• _What to work on_:
Of all the lines in these entries, count those that contain "layout" and give only the total.
BEGIN Records for this task
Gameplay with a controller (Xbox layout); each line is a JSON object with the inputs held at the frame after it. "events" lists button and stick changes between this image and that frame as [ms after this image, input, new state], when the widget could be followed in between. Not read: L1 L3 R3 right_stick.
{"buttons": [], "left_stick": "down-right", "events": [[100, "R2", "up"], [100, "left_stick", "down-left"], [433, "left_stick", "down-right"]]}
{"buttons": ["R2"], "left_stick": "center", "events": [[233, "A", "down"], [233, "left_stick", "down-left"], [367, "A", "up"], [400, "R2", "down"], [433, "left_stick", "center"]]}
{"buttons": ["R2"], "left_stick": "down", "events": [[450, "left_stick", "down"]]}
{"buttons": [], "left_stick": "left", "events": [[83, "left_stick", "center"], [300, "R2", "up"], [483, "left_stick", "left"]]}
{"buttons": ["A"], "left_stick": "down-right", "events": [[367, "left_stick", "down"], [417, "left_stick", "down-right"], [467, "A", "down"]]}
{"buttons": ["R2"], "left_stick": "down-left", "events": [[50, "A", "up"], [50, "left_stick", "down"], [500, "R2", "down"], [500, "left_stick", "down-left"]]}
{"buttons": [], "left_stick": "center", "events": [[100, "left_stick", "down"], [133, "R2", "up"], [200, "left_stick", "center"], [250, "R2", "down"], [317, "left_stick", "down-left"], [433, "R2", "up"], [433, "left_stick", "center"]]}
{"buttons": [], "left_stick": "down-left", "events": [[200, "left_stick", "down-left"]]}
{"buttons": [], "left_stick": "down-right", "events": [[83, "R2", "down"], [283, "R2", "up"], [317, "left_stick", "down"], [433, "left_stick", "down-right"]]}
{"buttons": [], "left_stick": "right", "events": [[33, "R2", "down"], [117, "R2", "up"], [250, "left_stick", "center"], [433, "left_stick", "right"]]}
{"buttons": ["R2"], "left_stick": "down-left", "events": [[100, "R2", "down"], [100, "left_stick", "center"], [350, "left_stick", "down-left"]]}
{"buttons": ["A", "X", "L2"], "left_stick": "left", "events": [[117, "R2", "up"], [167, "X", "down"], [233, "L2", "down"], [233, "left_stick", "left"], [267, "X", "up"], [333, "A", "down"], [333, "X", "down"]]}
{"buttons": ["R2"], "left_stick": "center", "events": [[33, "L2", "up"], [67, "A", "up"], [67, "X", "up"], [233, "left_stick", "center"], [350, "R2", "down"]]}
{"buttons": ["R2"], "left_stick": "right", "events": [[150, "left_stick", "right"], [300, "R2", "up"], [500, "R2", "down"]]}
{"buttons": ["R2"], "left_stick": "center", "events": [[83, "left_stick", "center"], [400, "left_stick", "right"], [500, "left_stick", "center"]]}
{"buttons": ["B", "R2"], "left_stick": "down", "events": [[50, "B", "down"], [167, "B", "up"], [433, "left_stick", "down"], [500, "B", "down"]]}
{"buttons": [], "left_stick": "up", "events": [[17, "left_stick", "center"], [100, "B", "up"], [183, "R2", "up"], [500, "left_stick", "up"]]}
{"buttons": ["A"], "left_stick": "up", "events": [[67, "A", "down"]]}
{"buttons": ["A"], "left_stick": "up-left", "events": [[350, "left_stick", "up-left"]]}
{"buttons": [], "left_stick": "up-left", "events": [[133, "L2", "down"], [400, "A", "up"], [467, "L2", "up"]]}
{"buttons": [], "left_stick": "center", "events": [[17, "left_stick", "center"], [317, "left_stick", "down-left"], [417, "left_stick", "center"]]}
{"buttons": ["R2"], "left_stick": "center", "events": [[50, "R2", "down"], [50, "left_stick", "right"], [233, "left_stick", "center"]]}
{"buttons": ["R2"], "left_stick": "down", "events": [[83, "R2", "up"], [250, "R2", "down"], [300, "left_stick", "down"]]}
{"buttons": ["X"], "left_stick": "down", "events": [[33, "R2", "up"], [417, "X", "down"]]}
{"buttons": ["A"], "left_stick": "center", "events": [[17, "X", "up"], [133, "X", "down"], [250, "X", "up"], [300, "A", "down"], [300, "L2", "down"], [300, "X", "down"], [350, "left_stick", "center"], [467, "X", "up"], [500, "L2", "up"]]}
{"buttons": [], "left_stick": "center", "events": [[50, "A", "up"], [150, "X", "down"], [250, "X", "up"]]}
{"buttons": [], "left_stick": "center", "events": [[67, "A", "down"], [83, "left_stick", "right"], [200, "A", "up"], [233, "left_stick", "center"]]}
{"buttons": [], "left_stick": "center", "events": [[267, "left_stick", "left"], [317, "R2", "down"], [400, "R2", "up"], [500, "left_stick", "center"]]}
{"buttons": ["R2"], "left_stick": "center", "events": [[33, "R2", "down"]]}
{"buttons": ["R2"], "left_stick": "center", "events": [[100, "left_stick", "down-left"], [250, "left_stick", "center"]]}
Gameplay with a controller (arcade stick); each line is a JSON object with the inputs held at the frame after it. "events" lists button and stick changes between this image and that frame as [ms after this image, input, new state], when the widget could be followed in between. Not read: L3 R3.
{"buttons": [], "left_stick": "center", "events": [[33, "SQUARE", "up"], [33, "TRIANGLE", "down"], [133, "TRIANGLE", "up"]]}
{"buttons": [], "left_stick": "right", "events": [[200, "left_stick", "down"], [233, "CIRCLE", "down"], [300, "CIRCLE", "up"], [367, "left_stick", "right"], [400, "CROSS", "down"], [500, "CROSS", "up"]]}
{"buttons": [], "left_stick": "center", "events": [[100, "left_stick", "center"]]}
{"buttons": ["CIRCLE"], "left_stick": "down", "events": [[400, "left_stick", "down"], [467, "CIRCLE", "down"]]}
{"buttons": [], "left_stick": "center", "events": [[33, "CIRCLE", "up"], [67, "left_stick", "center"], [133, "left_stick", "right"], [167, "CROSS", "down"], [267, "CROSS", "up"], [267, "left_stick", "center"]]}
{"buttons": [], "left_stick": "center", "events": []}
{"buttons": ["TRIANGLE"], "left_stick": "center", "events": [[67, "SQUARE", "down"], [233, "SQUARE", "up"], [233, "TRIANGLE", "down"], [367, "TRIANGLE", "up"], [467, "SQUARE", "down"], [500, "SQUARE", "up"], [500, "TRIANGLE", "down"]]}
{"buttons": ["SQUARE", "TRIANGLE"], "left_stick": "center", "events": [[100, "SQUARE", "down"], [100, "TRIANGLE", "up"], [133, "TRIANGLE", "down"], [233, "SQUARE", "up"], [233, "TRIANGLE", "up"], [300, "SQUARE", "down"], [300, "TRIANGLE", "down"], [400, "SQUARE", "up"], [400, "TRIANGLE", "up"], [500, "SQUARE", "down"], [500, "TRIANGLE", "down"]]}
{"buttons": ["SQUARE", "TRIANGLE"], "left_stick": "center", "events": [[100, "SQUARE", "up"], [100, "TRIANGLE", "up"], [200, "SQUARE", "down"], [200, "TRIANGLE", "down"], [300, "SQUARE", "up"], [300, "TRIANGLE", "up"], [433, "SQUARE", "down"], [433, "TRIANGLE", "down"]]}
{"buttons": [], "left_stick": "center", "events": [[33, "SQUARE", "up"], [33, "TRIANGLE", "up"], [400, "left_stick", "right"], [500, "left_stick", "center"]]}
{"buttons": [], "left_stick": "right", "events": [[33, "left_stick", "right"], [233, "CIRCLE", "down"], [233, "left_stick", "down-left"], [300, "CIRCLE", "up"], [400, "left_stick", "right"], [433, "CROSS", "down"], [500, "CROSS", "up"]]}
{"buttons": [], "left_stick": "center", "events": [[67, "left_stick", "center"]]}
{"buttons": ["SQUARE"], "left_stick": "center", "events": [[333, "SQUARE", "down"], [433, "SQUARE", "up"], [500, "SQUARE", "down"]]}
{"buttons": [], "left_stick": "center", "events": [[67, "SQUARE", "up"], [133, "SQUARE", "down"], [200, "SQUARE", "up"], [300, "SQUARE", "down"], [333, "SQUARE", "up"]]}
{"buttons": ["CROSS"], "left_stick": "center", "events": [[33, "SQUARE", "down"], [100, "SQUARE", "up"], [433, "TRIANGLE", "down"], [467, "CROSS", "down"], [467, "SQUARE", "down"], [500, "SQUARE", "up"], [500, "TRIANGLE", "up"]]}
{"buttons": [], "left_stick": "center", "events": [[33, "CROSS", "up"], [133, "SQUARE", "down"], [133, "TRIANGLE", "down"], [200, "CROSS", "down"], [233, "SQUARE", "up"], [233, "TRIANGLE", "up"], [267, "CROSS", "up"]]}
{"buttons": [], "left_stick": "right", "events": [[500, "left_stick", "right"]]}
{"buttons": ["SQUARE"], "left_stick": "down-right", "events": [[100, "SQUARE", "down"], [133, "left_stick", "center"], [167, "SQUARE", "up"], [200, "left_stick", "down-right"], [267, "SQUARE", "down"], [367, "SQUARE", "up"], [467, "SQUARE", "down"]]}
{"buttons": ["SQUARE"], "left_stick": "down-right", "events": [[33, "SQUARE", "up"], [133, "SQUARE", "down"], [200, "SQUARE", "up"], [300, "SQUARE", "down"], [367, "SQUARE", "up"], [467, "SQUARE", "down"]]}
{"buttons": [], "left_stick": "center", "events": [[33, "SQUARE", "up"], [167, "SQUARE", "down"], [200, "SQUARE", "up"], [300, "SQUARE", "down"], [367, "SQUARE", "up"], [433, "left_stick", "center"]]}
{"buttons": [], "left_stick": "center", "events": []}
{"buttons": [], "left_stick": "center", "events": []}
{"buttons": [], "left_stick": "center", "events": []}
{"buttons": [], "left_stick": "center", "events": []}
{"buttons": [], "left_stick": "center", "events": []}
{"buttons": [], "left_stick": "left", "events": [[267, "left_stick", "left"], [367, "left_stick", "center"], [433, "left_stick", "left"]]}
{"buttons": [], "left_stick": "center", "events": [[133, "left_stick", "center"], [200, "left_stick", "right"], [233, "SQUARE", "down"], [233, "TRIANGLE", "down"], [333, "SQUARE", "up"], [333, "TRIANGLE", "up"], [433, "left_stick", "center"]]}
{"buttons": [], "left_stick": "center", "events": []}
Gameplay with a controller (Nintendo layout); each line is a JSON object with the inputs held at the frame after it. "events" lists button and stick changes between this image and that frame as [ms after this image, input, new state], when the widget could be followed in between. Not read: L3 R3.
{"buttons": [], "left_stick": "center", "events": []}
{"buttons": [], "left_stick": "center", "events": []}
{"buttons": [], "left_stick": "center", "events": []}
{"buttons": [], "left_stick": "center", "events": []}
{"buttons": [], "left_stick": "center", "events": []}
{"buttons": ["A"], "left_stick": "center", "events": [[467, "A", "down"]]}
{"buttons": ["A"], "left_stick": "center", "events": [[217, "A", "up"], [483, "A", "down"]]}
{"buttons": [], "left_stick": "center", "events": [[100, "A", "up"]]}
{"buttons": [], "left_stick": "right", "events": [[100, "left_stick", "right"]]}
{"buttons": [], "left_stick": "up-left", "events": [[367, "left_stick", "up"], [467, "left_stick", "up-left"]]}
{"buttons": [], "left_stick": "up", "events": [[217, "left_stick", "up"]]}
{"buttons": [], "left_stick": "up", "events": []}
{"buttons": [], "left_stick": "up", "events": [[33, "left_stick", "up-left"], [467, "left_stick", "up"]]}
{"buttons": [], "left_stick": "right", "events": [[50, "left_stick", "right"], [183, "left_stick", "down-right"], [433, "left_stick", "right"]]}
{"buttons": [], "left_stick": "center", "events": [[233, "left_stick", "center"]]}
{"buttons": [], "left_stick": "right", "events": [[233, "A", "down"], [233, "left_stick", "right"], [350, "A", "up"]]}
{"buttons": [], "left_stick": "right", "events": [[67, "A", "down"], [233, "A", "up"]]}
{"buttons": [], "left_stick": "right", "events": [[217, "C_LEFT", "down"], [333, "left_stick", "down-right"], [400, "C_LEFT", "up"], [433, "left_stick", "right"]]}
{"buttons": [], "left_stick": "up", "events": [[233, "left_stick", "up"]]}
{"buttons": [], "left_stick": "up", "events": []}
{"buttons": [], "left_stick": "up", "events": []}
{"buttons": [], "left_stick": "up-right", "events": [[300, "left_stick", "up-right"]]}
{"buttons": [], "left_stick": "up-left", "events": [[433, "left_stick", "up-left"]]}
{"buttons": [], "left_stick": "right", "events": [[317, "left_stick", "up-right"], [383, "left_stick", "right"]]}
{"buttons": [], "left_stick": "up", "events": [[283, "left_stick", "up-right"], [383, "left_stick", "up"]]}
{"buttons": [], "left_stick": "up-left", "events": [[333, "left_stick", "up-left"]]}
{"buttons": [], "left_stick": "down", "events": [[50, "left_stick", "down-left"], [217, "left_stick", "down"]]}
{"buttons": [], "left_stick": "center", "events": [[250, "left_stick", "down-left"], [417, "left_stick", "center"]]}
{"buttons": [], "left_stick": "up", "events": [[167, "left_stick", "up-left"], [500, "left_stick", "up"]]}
END Records for this task
• _Result_:
2